EJI’s largest funder, the JEHT Foundation, will shut down at the end of this month and will not be able to provide grants committed to EJI for the next three years because its funds were stolen by money manager Bernard Madoff.
In mid-December, JEHT announced that it would close its doors after learning that all of its money was lost in Madoff’s Ponzi scheme, which robbed investors of over $50 billion. EJI was informed that it would not get the funds it anticipated receiving in late December to cover operations for 2008.
EJI relied on JEHT funding for nearly 25% of its annual budget. The abrupt loss of such a significant amount of support has left EJI struggling to provide legal assistance to death row prisoners and incarcerated people around the country.
“The timing of this major loss of funding could not be worse,” said EJI Director Bryan Stevenson. “We’re facing an unprecedented demand for help, our resources already were stretched thin, and we have no opportunity to recover the lost support.”
JEHT is one of only a few foundations that focus on criminal and juvenile justice.

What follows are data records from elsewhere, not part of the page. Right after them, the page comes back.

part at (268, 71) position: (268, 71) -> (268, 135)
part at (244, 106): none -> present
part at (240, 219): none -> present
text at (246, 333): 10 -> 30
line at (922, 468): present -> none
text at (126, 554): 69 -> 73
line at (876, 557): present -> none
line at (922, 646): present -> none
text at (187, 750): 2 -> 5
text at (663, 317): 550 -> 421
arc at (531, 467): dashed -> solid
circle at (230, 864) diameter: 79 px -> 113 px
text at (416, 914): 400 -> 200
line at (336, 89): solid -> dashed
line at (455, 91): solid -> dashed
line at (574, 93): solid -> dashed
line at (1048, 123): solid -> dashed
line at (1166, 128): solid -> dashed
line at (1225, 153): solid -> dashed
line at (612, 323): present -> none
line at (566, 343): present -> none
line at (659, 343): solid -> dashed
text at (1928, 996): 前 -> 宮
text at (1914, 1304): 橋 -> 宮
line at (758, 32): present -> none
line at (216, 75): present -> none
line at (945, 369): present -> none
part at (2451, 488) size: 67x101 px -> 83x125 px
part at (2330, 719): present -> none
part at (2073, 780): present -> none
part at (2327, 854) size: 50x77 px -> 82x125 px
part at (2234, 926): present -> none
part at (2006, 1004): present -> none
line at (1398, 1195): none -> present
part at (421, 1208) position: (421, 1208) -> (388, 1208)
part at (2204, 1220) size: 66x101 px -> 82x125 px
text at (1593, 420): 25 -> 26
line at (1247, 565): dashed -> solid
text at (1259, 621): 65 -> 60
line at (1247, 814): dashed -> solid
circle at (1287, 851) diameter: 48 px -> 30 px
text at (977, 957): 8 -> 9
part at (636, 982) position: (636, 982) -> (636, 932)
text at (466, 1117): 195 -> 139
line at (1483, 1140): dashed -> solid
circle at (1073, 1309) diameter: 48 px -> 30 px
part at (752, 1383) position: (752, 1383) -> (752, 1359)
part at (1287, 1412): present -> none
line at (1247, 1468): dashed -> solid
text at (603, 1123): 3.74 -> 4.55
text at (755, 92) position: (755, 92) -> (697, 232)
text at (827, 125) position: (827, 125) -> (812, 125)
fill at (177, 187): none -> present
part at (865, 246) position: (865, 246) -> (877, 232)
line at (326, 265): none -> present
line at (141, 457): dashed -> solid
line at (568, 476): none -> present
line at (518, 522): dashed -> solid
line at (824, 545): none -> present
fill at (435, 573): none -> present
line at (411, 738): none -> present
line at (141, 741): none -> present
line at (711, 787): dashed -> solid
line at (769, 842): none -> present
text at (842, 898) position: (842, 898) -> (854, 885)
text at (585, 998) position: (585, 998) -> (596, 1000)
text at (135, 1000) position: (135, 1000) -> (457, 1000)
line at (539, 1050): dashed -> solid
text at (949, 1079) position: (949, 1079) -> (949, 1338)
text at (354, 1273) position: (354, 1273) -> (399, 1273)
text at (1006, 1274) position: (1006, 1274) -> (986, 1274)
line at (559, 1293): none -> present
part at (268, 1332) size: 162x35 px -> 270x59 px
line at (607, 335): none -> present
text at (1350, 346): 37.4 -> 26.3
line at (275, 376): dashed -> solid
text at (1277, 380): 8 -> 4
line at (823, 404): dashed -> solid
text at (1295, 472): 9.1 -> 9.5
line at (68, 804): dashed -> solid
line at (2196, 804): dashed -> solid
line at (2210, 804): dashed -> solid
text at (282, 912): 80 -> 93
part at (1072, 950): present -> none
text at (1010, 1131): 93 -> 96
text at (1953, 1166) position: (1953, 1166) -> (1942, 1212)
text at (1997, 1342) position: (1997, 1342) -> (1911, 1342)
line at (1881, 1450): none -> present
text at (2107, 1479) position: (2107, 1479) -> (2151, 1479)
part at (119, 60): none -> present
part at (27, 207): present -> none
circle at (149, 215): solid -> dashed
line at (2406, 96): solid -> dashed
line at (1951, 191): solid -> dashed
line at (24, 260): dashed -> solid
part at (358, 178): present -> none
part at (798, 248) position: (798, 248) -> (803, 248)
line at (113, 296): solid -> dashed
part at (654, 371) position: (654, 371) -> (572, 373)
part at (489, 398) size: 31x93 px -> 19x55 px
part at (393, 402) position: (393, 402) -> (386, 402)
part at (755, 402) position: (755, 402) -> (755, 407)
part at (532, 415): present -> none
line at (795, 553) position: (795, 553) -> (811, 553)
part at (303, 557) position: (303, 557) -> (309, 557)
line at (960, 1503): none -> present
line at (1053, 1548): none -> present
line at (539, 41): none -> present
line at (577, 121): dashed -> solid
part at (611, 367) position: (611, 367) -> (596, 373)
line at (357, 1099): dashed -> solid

With the recession already compromising the ability of nonprofit organizations like EJI to raise enough money to cover operating costs, the closing of JEHT and other charities whose money was stolen by Madoff will have a disastrous impact on nonprofit organizations and the people who depend on them for help.
JEHT’s funding was especially critical for EJI’s national work challenging death-in-prison sentences imposed on 13- and 14-year-old children. JEHT provided most of the funding for this project.
EJI’s litigation and re-entry work on behalf of people who were sentenced to die in prison for offenses that happened when they were 13 or 14 years old yielded a victory in November 2008, when EJI won Phillip Shaw’s release from a Missouri prison. The litigation campaign, which so far has included legal filings in over a dozen cases in ten states, is the only one of its kind in the country.
“Losing JEHT’s support is devastating to our work, especially to our campaign on behalf of young children sentenced to die in prison,” Stevenson said. “We’re going to have to re-evaluate whether this is work we can continue.”